Если в первое время смерть бабушки не произвела в моей смерти никаких изменений, то где-то через месяц это событие навело меня на размышление, которое люди с небольшим запасом слов называют «размышлением о смысле жизни». Что такое смысл любого действия? Это то, что останется после него. В школе меня учили, что человек продолжает жить в своих делах. В пример приводили писателя, садовника и строителя. Но что, разве книга, дерево, дом - продолжение их жизни? Нет, они входят в круг обихода других людей и уже являются частью их жизни, а никак не продолжением существования своих создателей. Вот я работаю сейчас в архиве и систематизирую два его сектора, что мои списки после исчезновения меня будут продолжением моей жизни? Совсем нет, они станут частью архива и жизни тех, кто со списками будет работать. Я понял, что продолжить мое существование смогут лишь предметы свидетельствующие о факте моей работы, но бесполезные для всякого другого лица, дабы он не смог их втянуть в обиход уже своей жизни. Я вспомнил о своих листочках с «запятыми». Они надежно доказывали объем моих рукописных трудов, но в отличие от самих архивных списков никому понадобиться не могли. Стало ясно, что только эти листочки и являются подлинным результатом моих трудов.
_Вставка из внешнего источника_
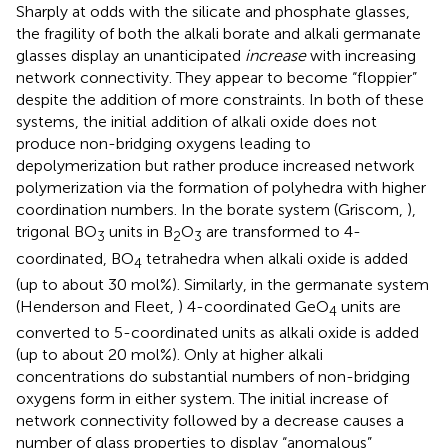
Sharply at odds with the silicate and phosphate glasses,
the fragility of both the alkali borate and alkali germanate
glasses display an unanticipated
increase
with increasing
network connectivity. They appear to become “floppier”
despite the addition of more constraints. In both of these
systems, the initial addition of alkali oxide does not
produce non-bridging oxygens leading to
depolymerization but rather produce increased network
polymerization via the formation of polyhedra with higher
coordination numbers. In the borate system (Griscom,
),
trigonal BO
units in B
O
are transformed to 4-
3
2
3
coordinated, BO
tetrahedra when alkali oxide is added
4
(up to about 30 mol%). Similarly, in the germanate system
(Henderson and Fleet,
) 4-coordinated GeO
units are
4
converted to 5-coordinated units as alkali oxide is added
(up to about 20 mol%). Only at higher alkali
concentrations do substantial numbers of non-bridging
oxygens form in either system. The initial increase of
network connectivity followed by a decrease causes a
number of glass properties to display “anomalous”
Тогда меня охватило желание, даже не желание, а постоянно преследующая необходимость начать собирать «запятые» доказывающие все стороны моей жизнедеятельности. Ведь кроме писания авторучкой я еще расставляю в архиве папки, езжу в транспорте, хожу в магазины, сплю, ем. То, что я не был стеснен присутствием в квартире посторонних, позволило мне вскоре перейти к собиранию «запятых жизни». Поначалу это было так непривычно, что я старался видеть себя как бы со стороны. Естественно-бытовой акт стал теперь чем-то гораздо большим, когда запятая покидала меня, я представлял себя авторучкой вытираемой о листочек, и удовлетворения при этом испытывал гораздо большее (причем совсем не в физиологическом смысле).
Через несколько дней меня охватила мелочная робость и я выбросил первые только что собранные запятые. Никогда не смогу простить себе этого. Начало коллекции безнадежно утрачено. Три дня прошли в сомнениях и нервозной растерянности. От переживаний поступление экспонатов временно прекратилось, но когда наконец появилась новая запятая здравый смысл победил и начало моей коллекции было положено.